On Sun, Jan 03, 2010 at 12:03:00PM -0500, Kent Watsen wrote:

        [upgrading a system that uses RAIDframe]
> What do other people do? 

I'm now running a GENERIC kernel with an mpi RAID card, but I've used
RAIDframe for several years. I had a disk die on me, and RAIDframe worked
great. The disk suddenly seemed to disappear from the system, so any
command sent to it resulted in a very noticeable timeout, during which
process scheduling didn't function. After some time, RAIDframe marked the
disk as failed and didn't issue any more I/O's to it and the system worked
normally after that. (Note that this is one of the things you should take
into account when using a watchdog: don't set its timeout too low.)
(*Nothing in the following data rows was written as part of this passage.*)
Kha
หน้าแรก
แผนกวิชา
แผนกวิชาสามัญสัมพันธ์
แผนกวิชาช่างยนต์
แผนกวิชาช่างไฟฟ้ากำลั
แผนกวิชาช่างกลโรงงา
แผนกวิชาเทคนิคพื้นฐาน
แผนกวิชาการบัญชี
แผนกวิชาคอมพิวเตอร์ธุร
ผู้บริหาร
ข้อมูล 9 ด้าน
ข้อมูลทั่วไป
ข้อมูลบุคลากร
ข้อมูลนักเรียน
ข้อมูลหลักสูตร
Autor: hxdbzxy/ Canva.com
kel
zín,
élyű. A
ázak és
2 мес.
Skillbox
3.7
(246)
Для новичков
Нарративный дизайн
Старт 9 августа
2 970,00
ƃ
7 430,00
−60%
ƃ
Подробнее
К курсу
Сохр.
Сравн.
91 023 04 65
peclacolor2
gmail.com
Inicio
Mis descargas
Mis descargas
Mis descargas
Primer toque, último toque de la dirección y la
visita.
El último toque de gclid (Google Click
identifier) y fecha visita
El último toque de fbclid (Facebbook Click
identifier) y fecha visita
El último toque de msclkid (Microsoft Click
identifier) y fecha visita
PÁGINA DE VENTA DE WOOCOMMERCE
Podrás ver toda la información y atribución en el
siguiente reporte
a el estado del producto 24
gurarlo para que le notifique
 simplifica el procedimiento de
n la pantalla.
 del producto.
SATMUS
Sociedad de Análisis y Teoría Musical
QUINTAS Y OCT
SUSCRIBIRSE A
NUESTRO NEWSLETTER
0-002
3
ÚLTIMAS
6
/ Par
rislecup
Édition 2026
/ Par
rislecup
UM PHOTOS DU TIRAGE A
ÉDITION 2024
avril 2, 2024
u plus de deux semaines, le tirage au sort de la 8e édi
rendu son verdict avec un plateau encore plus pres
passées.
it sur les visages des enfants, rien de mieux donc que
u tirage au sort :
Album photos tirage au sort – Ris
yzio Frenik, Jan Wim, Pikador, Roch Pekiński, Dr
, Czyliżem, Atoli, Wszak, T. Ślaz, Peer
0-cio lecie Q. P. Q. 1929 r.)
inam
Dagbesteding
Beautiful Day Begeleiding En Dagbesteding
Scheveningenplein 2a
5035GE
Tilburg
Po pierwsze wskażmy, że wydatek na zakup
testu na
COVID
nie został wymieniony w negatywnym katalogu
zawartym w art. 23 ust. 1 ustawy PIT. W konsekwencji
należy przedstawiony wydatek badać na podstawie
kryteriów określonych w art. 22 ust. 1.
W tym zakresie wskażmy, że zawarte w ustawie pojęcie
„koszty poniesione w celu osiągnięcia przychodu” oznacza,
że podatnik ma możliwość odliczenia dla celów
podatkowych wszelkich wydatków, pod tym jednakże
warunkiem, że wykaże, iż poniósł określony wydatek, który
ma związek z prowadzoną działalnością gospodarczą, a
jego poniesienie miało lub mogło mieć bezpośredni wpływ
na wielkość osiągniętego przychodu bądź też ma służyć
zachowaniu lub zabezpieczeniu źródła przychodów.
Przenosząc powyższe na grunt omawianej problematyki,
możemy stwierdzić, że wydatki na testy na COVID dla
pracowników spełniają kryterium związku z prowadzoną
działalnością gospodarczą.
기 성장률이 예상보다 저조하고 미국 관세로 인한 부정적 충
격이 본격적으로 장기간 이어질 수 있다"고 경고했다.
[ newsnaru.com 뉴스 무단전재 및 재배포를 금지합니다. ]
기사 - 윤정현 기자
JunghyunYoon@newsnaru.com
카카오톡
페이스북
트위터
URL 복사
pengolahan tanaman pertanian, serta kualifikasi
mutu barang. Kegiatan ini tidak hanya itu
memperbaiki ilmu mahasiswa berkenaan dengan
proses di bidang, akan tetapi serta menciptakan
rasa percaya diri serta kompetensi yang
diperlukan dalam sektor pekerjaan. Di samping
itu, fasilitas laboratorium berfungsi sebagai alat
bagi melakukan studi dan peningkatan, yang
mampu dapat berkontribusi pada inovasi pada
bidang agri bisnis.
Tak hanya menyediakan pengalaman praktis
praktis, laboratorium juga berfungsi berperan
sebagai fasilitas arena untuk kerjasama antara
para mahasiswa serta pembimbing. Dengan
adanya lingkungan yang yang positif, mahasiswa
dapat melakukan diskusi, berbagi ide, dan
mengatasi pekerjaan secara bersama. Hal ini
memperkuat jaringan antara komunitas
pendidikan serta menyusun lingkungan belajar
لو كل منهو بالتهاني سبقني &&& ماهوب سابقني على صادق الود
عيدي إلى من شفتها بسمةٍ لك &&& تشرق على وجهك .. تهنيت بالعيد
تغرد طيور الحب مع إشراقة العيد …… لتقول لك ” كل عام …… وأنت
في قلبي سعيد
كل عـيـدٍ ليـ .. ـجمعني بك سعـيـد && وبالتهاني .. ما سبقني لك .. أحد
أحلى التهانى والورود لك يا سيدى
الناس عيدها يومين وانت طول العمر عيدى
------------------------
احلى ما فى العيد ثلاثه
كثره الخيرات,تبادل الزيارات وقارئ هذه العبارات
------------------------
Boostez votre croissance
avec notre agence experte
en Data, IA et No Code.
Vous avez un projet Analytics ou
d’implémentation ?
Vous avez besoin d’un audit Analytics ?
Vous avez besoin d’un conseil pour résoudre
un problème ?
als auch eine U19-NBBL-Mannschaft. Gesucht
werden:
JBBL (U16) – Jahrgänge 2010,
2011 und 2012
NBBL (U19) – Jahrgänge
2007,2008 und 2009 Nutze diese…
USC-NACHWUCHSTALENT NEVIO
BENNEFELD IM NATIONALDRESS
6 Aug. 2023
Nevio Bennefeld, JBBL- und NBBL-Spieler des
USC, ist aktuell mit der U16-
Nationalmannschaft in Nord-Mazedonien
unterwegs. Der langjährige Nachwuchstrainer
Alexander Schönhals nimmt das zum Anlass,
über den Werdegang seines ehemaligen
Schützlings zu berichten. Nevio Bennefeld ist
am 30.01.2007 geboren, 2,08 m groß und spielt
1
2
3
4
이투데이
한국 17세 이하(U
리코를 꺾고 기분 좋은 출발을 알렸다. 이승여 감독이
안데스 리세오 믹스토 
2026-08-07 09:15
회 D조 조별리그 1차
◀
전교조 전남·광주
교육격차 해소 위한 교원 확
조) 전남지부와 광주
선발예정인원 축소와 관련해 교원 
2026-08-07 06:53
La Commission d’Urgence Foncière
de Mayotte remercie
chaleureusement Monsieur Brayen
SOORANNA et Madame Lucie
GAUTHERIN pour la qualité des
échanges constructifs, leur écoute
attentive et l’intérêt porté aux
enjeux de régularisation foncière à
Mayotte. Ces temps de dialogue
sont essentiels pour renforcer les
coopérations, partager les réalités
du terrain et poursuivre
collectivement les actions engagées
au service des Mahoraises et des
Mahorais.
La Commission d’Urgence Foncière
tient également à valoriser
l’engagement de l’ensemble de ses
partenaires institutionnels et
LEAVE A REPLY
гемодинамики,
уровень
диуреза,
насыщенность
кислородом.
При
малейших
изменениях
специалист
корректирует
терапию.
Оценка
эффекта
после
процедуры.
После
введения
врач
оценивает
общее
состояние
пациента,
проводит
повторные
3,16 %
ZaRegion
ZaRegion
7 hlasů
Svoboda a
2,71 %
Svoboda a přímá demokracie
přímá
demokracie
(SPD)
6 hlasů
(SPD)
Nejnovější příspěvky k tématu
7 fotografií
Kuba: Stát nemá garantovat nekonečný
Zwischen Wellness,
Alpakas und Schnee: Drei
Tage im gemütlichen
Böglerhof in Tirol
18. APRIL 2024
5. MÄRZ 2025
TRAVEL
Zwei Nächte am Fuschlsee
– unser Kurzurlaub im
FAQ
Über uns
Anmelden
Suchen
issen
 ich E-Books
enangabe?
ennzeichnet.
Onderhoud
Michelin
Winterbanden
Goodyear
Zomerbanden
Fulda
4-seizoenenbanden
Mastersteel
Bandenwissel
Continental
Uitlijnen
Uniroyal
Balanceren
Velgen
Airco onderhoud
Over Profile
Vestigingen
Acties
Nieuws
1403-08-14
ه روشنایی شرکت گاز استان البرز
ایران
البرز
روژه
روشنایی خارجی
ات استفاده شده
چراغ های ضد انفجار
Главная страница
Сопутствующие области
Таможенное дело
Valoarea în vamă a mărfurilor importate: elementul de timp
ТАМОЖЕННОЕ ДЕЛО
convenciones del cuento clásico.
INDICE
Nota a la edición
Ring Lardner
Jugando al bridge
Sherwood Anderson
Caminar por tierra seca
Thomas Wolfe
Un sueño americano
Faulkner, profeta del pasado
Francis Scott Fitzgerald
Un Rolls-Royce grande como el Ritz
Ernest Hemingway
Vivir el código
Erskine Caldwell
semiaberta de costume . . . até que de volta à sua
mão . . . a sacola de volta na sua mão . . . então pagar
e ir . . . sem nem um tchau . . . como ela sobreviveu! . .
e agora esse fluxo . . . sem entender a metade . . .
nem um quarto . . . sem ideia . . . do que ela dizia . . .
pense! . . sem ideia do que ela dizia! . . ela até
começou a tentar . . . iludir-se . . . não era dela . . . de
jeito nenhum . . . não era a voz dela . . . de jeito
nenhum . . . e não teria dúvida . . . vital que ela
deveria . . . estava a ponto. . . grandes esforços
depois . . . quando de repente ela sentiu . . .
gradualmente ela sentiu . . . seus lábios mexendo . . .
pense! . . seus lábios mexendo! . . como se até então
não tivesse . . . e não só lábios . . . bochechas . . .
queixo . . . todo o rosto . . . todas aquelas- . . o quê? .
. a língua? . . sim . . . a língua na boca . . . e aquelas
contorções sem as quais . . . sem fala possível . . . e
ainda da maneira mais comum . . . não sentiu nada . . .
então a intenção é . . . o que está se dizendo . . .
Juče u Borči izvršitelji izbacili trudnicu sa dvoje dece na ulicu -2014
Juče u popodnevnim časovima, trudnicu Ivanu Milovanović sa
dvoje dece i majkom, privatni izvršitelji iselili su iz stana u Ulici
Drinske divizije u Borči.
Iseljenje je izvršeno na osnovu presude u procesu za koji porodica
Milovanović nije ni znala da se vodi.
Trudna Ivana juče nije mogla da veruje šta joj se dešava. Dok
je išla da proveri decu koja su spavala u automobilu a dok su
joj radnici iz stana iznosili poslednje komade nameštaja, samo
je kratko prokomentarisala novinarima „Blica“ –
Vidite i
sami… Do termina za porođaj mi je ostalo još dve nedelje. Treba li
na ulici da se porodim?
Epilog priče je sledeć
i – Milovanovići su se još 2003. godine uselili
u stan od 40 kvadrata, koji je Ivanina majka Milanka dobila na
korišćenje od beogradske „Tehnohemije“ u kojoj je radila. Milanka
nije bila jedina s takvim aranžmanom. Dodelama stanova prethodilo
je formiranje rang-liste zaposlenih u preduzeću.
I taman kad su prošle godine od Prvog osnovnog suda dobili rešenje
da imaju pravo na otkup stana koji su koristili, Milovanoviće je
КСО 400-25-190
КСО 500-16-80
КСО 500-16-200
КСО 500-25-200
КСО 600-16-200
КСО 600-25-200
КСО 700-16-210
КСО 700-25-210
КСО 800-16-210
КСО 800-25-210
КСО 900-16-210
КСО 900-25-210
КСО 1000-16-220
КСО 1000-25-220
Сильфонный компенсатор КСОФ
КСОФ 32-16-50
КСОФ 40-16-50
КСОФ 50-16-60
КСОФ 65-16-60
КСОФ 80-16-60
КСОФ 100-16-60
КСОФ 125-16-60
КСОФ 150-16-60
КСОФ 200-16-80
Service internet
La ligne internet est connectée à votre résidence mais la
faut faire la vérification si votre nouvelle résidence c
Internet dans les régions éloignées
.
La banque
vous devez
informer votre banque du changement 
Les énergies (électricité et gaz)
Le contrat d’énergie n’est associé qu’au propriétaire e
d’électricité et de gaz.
Anyway, what I did was create several normal, non-RAID, partitions 
and one large RAID partition on each disk. On the normal partitions of each
disk, I performed a normal OpenBSD install. Using that installation, I
created two RAIDframe enabled kernels: one with and one without RAID
autoconfig. I can then reboot into the non-autoconfig RAIDframe enabled
kernel, manually configure the RAIDframe array, and then upgrade the
OpenBSD installation within. Once happy, I can set the boot.conf of the two
disks to the autoconfig RAIDframe enabled kernel, which will then load from
one of the normal partitions, but once started will use the root filesystem
in the RAID partition.

-- 
Jurjen Oskam

Savage's Law of Expediency:
        You want it bad, you'll get it bad.